▶ What the exercise asks: Can you copy every line of the records below word for word, leaving out the pictures?

--- Begin Source data ---

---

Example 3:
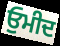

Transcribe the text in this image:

ਓੁਮੀਦ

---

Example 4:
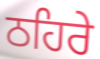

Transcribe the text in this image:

--- End Source data ---

▶ Result for this exercise:
---

Example 3:

Transcribe the text in this image:

ਓੁਮੀਦ

---

Example 4:

Transcribe the text in this image:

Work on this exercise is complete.